In the middle of their lab stood a small, transparent room—a glass cube with walls of reinforced panels. Inside it, centered on a pedestal, was a spherical object of unknown origins they had brought in to test. But just a few hours into their experiments, the object had reacted.

The rings around the sphere spun faster and faster until they became a dizzying blur.

Before anyone could react, the air vibrated and space itself began to distort around the sphere. In the blink of an eye, a crack split the air.

Blop!

A person tumbled out from the fissure just before it snapped shut, the turmoil instantly quieting. The rings slowed to a halt, becoming still once more.

"Radiation levels back to normal," Friday announced. "Decontamination protocols ended. Danger averted."

"That was a spatial distortion," Bruce said, watching the monitors. "A passage was opened..."

"And someone came out of it," Stark completed, his eyes fixed on the figure lying on the ground.

A groan escaped the person as she pushed herself up. Her distraught eyes darted around the facility before settling on the two men observing her from behind the glass wall.

"Kivessas gontu?" the girl spoke, a frown on her face.

"What did she say?" Stark asked.

Bruce just shook his head.

"Friday?"

"Language not recognized," the AI answered.

"Well..." Stark crossed his arms. "It seems our new friend is not from around here."

******

The black-haired girl sat on the ground, tapping a finger calmly on her knee as she watched the group of people conversing a few feet away behind the glass. A red-haired woman and a blond man had arrived a few minutes prior.

They were all talking while occasionally shooting glances in her direction. She couldn't hear their words, but from the way their lips moved, they weren't speaking any language she knew. They weren't her people; they were different. Each of them felt unique, special , a fact her intuition confirmed.

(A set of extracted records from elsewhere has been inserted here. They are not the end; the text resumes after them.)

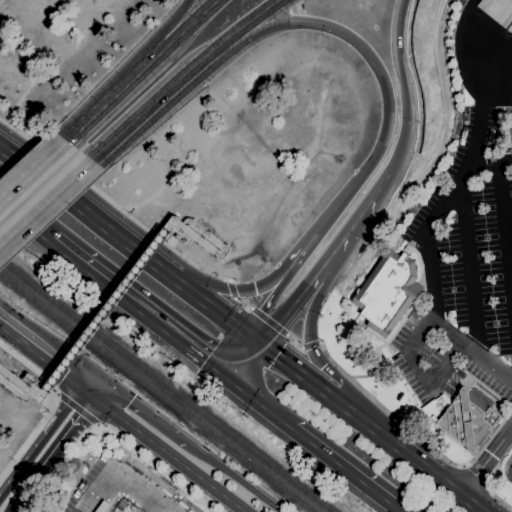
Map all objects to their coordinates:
road: (256, 17)
road: (158, 38)
road: (138, 67)
road: (401, 82)
road: (383, 83)
road: (472, 84)
road: (160, 96)
road: (31, 169)
road: (44, 200)
road: (115, 206)
road: (363, 210)
road: (95, 213)
road: (504, 224)
road: (23, 226)
road: (175, 227)
road: (175, 236)
road: (177, 236)
building: (408, 248)
road: (219, 253)
road: (331, 258)
road: (426, 263)
parking lot: (463, 263)
road: (468, 269)
road: (279, 282)
road: (258, 284)
traffic signals: (254, 287)
building: (388, 292)
building: (384, 293)
road: (114, 300)
road: (296, 302)
road: (221, 303)
road: (131, 310)
road: (270, 321)
traffic signals: (251, 326)
road: (259, 332)
traffic signals: (267, 339)
road: (43, 351)
road: (233, 351)
road: (318, 359)
road: (249, 364)
road: (0, 369)
road: (415, 369)
traffic signals: (215, 376)
road: (223, 383)
traffic signals: (87, 384)
railway: (164, 388)
road: (46, 389)
road: (94, 389)
road: (40, 390)
traffic signals: (231, 390)
railway: (156, 394)
traffic signals: (102, 395)
road: (52, 405)
road: (42, 406)
road: (75, 408)
road: (258, 409)
road: (146, 413)
building: (465, 417)
building: (467, 419)
road: (98, 426)
road: (374, 426)
road: (113, 433)
road: (47, 435)
road: (62, 445)
road: (428, 446)
road: (166, 457)
road: (486, 460)
road: (462, 466)
road: (510, 467)
road: (341, 470)
road: (232, 477)
road: (474, 477)
road: (487, 485)
road: (94, 490)
road: (138, 490)
road: (4, 491)
road: (498, 498)
road: (17, 504)
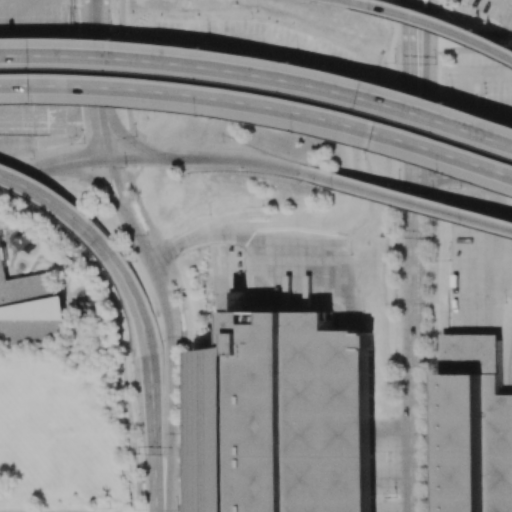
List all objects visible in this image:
street lamp: (76, 21)
street lamp: (109, 25)
street lamp: (478, 30)
street lamp: (120, 40)
street lamp: (211, 49)
road: (95, 52)
street lamp: (392, 61)
street lamp: (299, 63)
street lamp: (435, 63)
parking lot: (32, 68)
road: (422, 80)
street lamp: (42, 104)
street lamp: (453, 104)
street lamp: (203, 114)
street lamp: (299, 130)
road: (103, 132)
street lamp: (136, 136)
street lamp: (83, 142)
street lamp: (222, 142)
road: (130, 143)
street lamp: (31, 156)
road: (142, 159)
road: (220, 160)
road: (53, 164)
street lamp: (125, 168)
road: (296, 171)
street lamp: (447, 171)
road: (462, 177)
road: (90, 179)
street lamp: (397, 183)
street lamp: (334, 189)
street lamp: (431, 194)
road: (51, 200)
road: (420, 204)
street lamp: (465, 224)
road: (492, 224)
street lamp: (70, 229)
street lamp: (146, 234)
road: (228, 234)
road: (473, 271)
road: (502, 273)
road: (412, 287)
road: (129, 289)
building: (29, 297)
street lamp: (395, 304)
street lamp: (427, 304)
building: (31, 307)
road: (173, 329)
building: (16, 331)
street lamp: (183, 336)
building: (470, 341)
street lamp: (126, 353)
street lamp: (395, 364)
street lamp: (424, 365)
railway: (507, 365)
building: (283, 416)
building: (283, 416)
street lamp: (135, 424)
building: (474, 426)
road: (152, 429)
street lamp: (179, 429)
park: (70, 432)
building: (474, 433)
street lamp: (424, 434)
road: (411, 462)
street lamp: (391, 496)
street lamp: (425, 499)
street lamp: (143, 509)
street lamp: (178, 510)
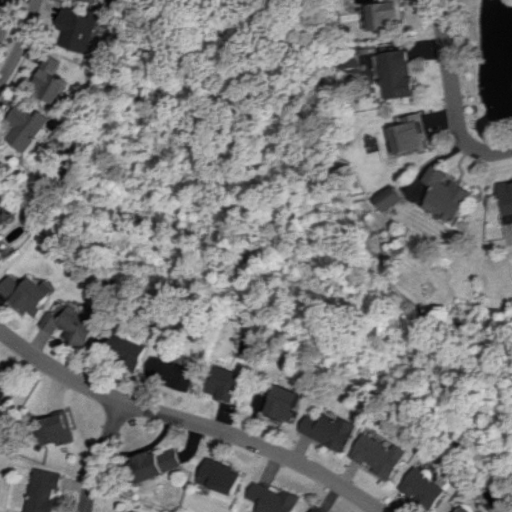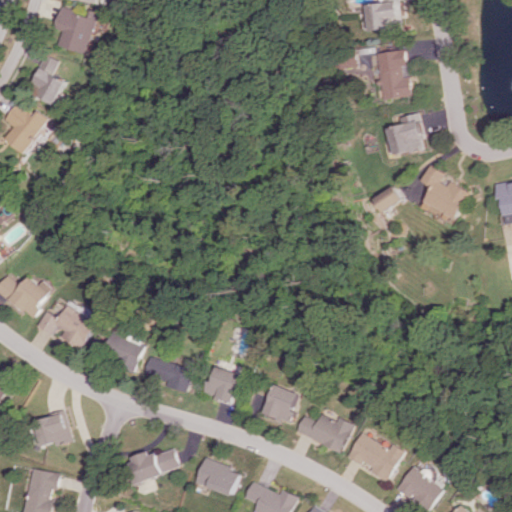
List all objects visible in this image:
building: (392, 13)
road: (6, 17)
building: (82, 28)
road: (24, 45)
building: (402, 73)
building: (53, 79)
road: (454, 95)
building: (30, 125)
building: (413, 133)
building: (508, 191)
building: (450, 193)
building: (393, 198)
building: (2, 256)
building: (28, 292)
building: (72, 325)
building: (122, 344)
building: (171, 372)
building: (225, 383)
building: (5, 389)
building: (283, 402)
road: (189, 422)
building: (56, 429)
building: (329, 430)
building: (378, 455)
road: (100, 457)
building: (157, 463)
building: (221, 476)
building: (423, 488)
building: (44, 490)
building: (273, 499)
building: (463, 508)
building: (319, 509)
building: (137, 511)
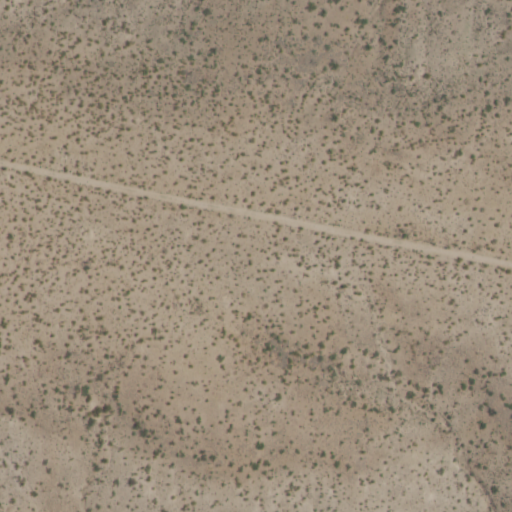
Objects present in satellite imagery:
road: (256, 212)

The place she was in was some kind of a lab, filled with foreign objects. There were black boxes with glowing screens and even larger alloyed cabinets with openings. She wondered what they were used for.

In the entire room, the only thing she recognized was the 'Dimensional Navigator' kept in the glass cube with her. It was clearly the culprit that had brought her here, though it didn't seem to have been the foreigners' intention, judging by how agitated they had been.

The questions now were: where was she, and how far had she been sent from her home? The farther she was, the longer it would take for her people to find her—with the slight, terrifying possibility that they might never find her at all.

If she wanted to return on her own, she could use the Dimensional Navigator, but it seemed depleted of energy. It was already an old device; it must have used its last reserves to bring her here before shutting down completely.

Recharging it would be difficult, but not impossible.

For now, she decided to wait and see what these foreigners would do with her.